U.S. Stocks Gain Ground as Banks and Industrial Companies Rise

Traders on the floor of the New York Stock Exchange, Friday. (AP Photo/Richard Drew)

U.S. stocks are rising Friday as industrial companies and banks make gains. While retailers are mostly higher, jewelry chain Tiffany is falling after a weak sales report and disappointing forecast. The S&P 500 has slipped for four consecutive days and is still down 1 percent this week.

KEEPING SCORE: The S&P 500 index gained 11 points, or 0.4 percent, to 2,758 as of 11:45 a.m. Eastern Time. The Dow Jones Industrial Average added 123 points, or 0.5 percent, to 24,997. The Nasdaq composite climbed 11 points, or 0.2 percent, to 7,492. The Russell 2000 index of smaller-company stocks jumped 10 points, or 0.7 percent, to 1,587.
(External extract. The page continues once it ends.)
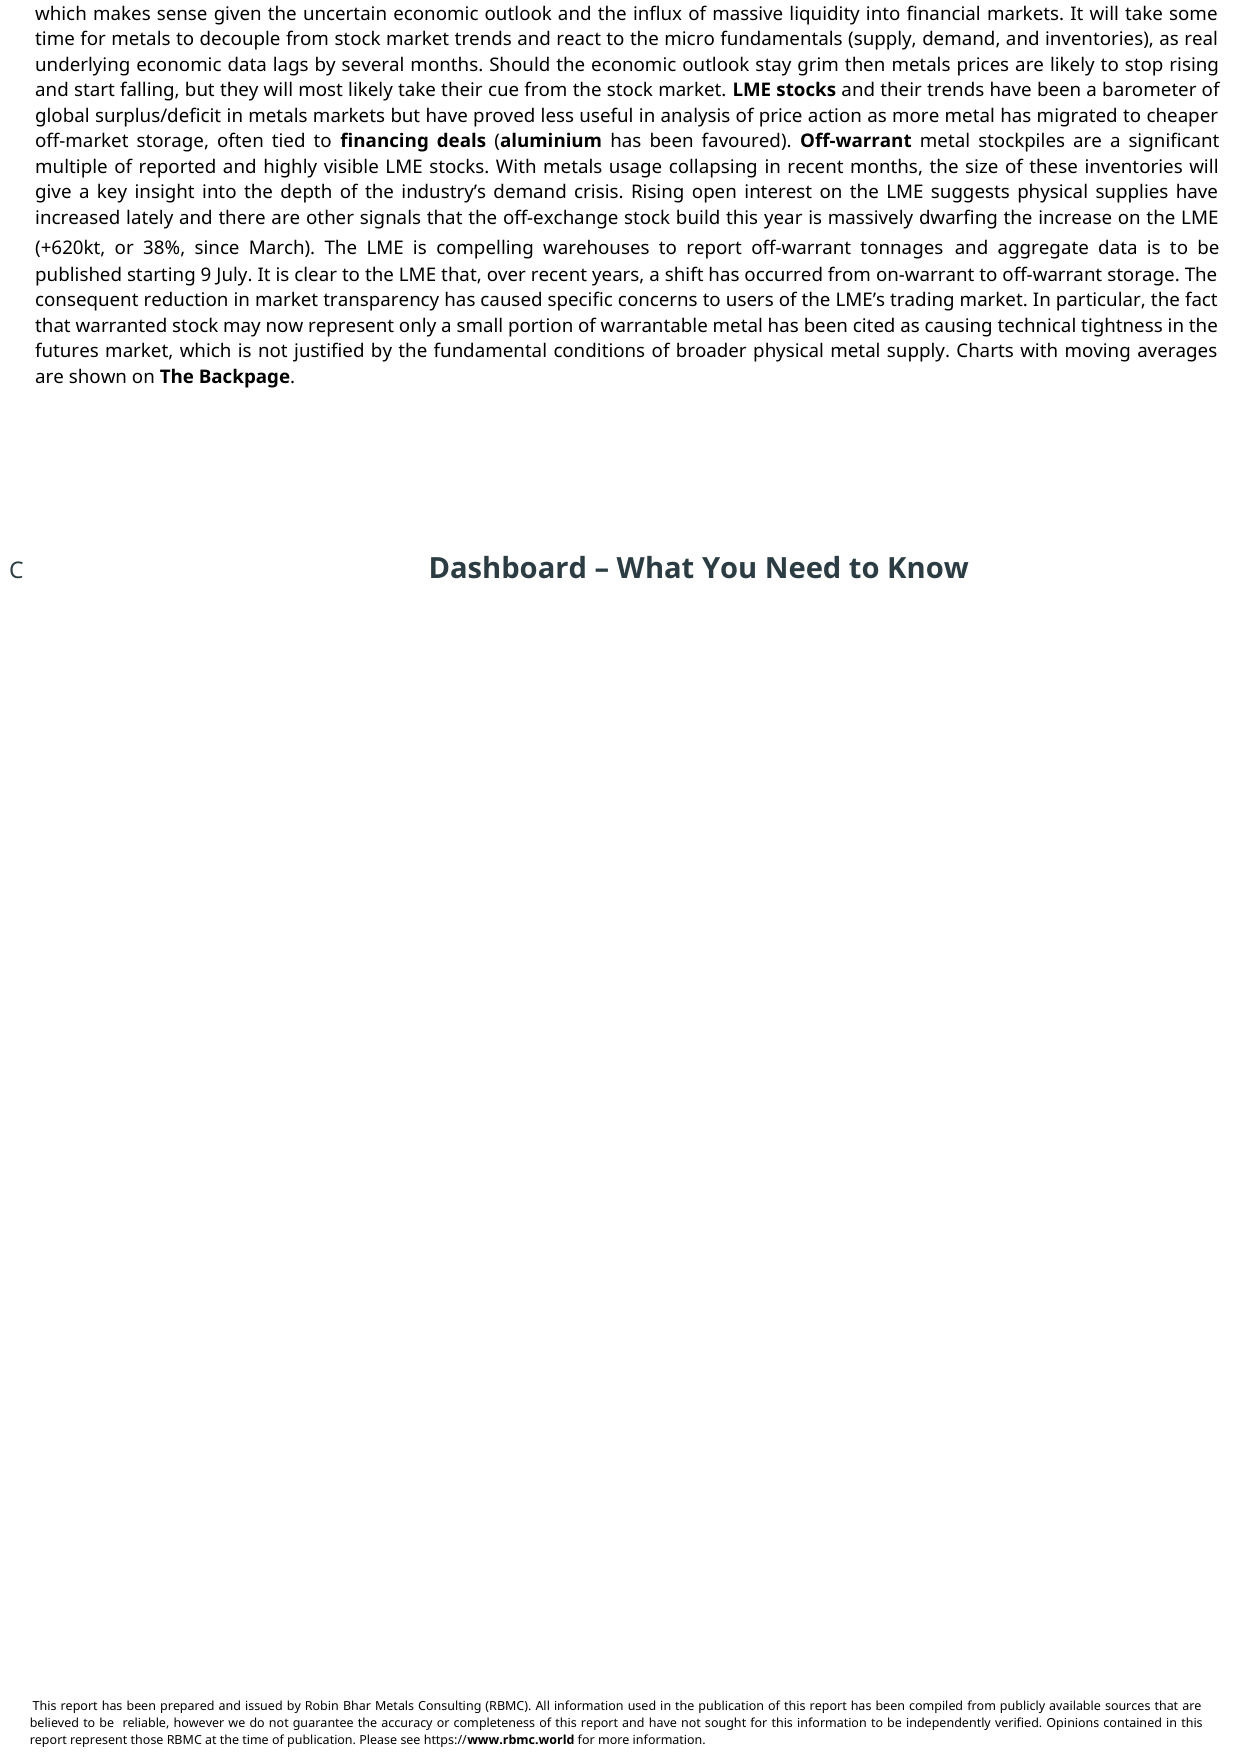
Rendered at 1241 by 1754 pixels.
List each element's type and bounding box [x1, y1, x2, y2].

LOOKING GOOD: Ulta Beauty climbed $14.81, or 7.2 percent, to $220.95 after the beauty-products retailer’s fourth-quarter report. Software maker Adobe reported results that beat analysts’ forecasts and rose $6.14, or 2.5 percent, to $225.01.

GEM STONED: Tiffany dropped $4.81, or 4.7 percent, to $97.90 after it reported weaker sales than analysts had expected. Its forecast for the current year was also below what investors were looking for. Also sinking was Hibbett Sports, which posted a smaller profit than analysts had hoped for and also forecast disappointing sales. The stock gave up 60 cents, or 2.76 percent, to $21.90.

OVERSTOCK SINKS: Online discount retailer Overstock.com said profit margins have fallen hard because of competition with Wayfair, and CEO Patrick Byrne said the company will “respond in kind,” meaning Overstock will try to ramp up its growth and will be willing to lose money to achieve that goal. The stock dropped $4.91, or 10.2 percent, to $43.29 while Wayfair lost $5.96, or 7.1 percent, to $78.

MORE DEAL TALKS: While Broadcom is no longer trying to buy rival chipmaker Qualcomm, both companies are still at the center of deal discussions. The Financial Times reported that former Qualcomm chairman Paul Jacobs wants to take the company private and has had talks with potential investors and the Qualcomm board. Qualcomm added $1.15, or 1.9 percent, to $61.04, which gives it a market value of about $94 billion.

Broadcom withdrew a $117-billion offer for Qualcomm on Wednesday after President Donald Trump blocked the deal, but the company says it still sees opportunities for other deals. The company also disclosed its quarterly results, and its shares fell $10.86, or 4.1 percent, to $61.04.

INDICATORS: The Federal Reserve said factory output continued to rise as companies in the U.S. produced more cars, computers and furniture. It reported that manufacturing output rose 1.2 percent in February after three months of weak results. Factory output has increased 2.5 percent over the last year.

The Commerce Department said homebuilders started work on fewer apartment buildings in February, and that caused overall housing starts to drop 7 percent. Builders have shifted their efforts to single-family homes recently as the economy has improved.

OIL: Benchmark U.S. crude rose 80 cents, or 1.3 percent, to $61.99 a barrel in New York. Brent crude, used to price international oils, climbed 67 cents, or 1 percent, to $65.79 a barrel in London.

BONDS: Bond prices fell. The yield on the 10-year Treasury note rose to 2.85 percent from 2.83 percent.

CURRENCIES: The dollar declined to 106.20 yen from 106.24 yen. The euro fell to $1.2267 from $1.2303.

OVERSEAS: The German DAX gained 0.6 percent while Britain’s FTSE rose 0.5 percent. Japan’s Nikkei 225 fell 0.6 percent while South Korea’s Kospi edged 0.1 percent higher and Hong Kong’s Hang Seng index dipped 0.1 percent.